Exercise objective
Format every line of text read from the rows below as one JSON list of strings, with one string per line and blank lines omitted. Leave the pictures out of the answer.
··· Exercise input ···
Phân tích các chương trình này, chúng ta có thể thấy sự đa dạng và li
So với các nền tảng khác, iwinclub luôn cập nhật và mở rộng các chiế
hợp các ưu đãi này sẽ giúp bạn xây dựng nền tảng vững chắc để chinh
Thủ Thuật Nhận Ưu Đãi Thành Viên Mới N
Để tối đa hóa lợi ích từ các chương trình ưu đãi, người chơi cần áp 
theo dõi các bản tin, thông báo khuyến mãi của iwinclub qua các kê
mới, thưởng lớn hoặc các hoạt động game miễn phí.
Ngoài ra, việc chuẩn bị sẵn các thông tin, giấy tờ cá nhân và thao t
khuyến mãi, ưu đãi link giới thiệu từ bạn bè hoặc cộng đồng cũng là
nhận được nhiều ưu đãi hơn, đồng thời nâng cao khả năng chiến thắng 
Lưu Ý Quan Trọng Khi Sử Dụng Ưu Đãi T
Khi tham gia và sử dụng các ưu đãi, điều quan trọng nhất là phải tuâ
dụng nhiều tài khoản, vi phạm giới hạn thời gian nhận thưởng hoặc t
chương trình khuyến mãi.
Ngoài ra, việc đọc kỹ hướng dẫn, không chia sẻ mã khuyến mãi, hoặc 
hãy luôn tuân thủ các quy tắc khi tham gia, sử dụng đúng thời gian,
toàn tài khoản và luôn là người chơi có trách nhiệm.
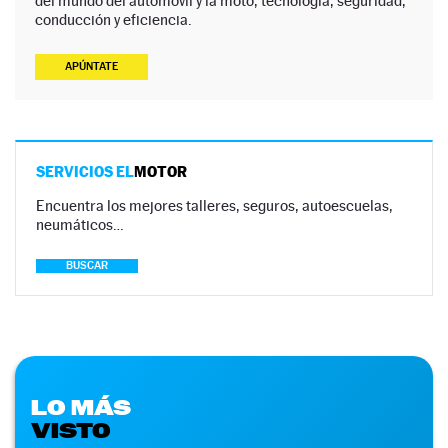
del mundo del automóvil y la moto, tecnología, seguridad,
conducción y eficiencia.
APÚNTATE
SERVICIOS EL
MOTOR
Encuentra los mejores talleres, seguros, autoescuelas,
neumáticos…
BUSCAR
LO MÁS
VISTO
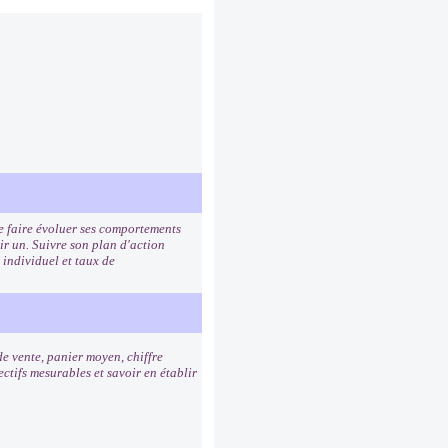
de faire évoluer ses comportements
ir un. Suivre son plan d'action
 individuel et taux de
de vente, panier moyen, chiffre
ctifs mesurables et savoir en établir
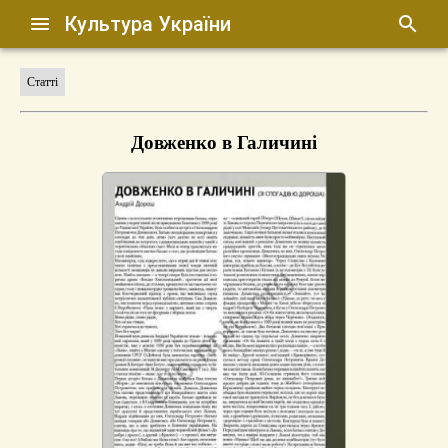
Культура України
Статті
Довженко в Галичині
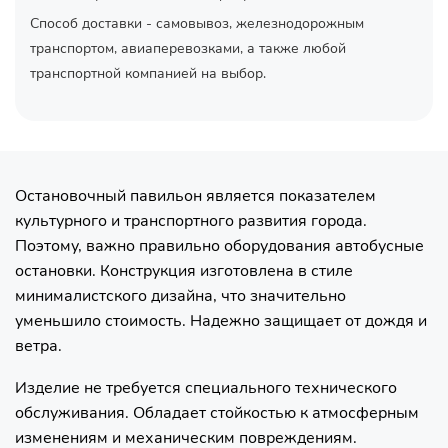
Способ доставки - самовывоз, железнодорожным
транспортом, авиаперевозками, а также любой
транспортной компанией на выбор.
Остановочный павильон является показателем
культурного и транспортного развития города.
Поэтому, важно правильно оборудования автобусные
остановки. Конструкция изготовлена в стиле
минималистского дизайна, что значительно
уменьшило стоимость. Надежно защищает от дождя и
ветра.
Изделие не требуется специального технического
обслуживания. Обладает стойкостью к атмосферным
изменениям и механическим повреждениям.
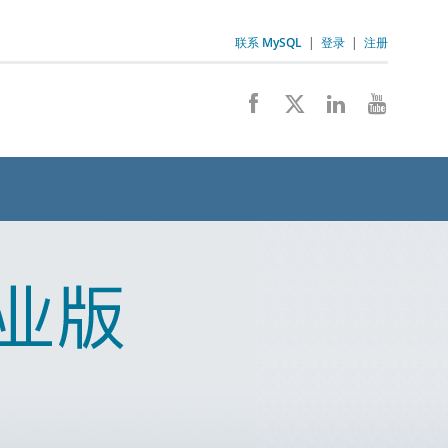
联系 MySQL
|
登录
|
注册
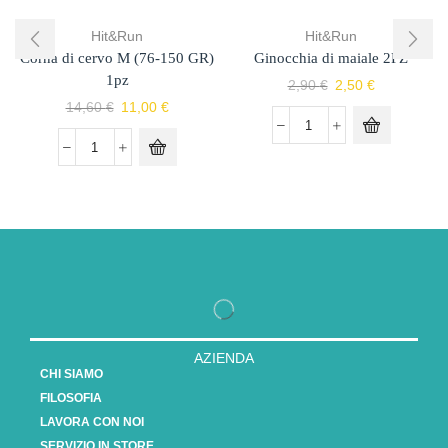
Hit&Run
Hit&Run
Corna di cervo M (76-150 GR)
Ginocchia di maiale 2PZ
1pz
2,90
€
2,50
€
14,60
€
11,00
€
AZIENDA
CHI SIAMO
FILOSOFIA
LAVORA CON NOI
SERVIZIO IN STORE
···
Written answer
[
  "Phân tích các chương trình này, chúng ta có thể thấy sự đa dạng và li",
  "So với các nền tảng khác, iwinclub luôn cập nhật và mở rộng các chiế",
  "hợp các ưu đãi này sẽ giúp bạn xây dựng nền tảng vững chắc để chinh",
  "Thủ Thuật Nhận Ưu Đãi Thành Viên Mới N",
  "Để tối đa hóa lợi ích từ các chương trình ưu đãi, người chơi cần áp ",
  "theo dõi các bản tin, thông báo khuyến mãi của iwinclub qua các kê",
  "mới, thưởng lớn hoặc các hoạt động game miễn phí.",
  "Ngoài ra, việc chuẩn bị sẵn các thông tin, giấy tờ cá nhân và thao t",
  "khuyến mãi, ưu đãi link giới thiệu từ bạn bè hoặc cộng đồng cũng là",
  "nhận được nhiều ưu đãi hơn, đồng thời nâng cao khả năng chiến thắng ",
  "Lưu Ý Quan Trọng Khi Sử Dụng Ưu Đãi T",
  "Khi tham gia và sử dụng các ưu đãi, điều quan trọng nhất là phải tuâ",
  "dụng nhiều tài khoản, vi phạm giới hạn thời gian nhận thưởng hoặc t",
  "chương trình khuyến mãi.",
  "Ngoài ra, việc đọc kỹ hướng dẫn, không chia sẻ mã khuyến mãi, hoặc ",
  "hãy luôn tuân thủ các quy tắc khi tham gia, sử dụng đúng thời gian,",
  "toàn tài khoản và luôn là người chơi có trách nhiệm.",
  "del mundo del automóvil y la moto, tecnología, seguridad,",
  "conducción y eficiencia.",
  "APÚNTATE",
  "SERVICIOS EL",
  "MOTOR",
  "Encuentra los mejores talleres, seguros, autoescuelas,",
  "neumáticos…",
  "BUSCAR",
  "LO MÁS",
  "VISTO",
  "de faire évoluer ses comportements",
  "ir un. Suivre son plan d'action",
  " individuel et taux de",
  "de vente, panier moyen, chiffre",
  "ctifs mesurables et savoir en établir",
  "Культура України",
  "Статті",
  "Довженко в Галичині",
  "Способ доставки - самовывоз, железнодорожным",
  "транспортом, авиаперевозками, а также любой",
  "транспортной компанией на выбор.",
  "Остановочный павильон является показателем",
  "культурного и транспортного развития города.",
  "Поэтому, важно правильно оборудования автобусные",
  "остановки. Конструкция изготовлена в стиле",
  "минималистского дизайна, что значительно",
  "уменьшило стоимость. Надежно защищает от дождя и",
  "ветра.",
  "Изделие не требуется специального технического",
  "обслуживания. Обладает стойкостью к атмосферным",
  "изменениям и механическим повреждениям.",
  "联系 MySQL",
  "|",
  "登录",
  "|",
  "注册",
  "Hit&Run",
  "Hit&Run",
  "Corna di cervo M (76-150 GR)",
  "Ginocchia di maiale 2PZ",
  "1pz",
  "2,90",
  "€",
  "2,50",
  "€",
  "14,60",
  "€",
  "11,00",
  "€",
  "AZIENDA",
  "CHI SIAMO",
  "FILOSOFIA",
  "LAVORA CON NOI",
  "SERVIZIO IN STORE"
]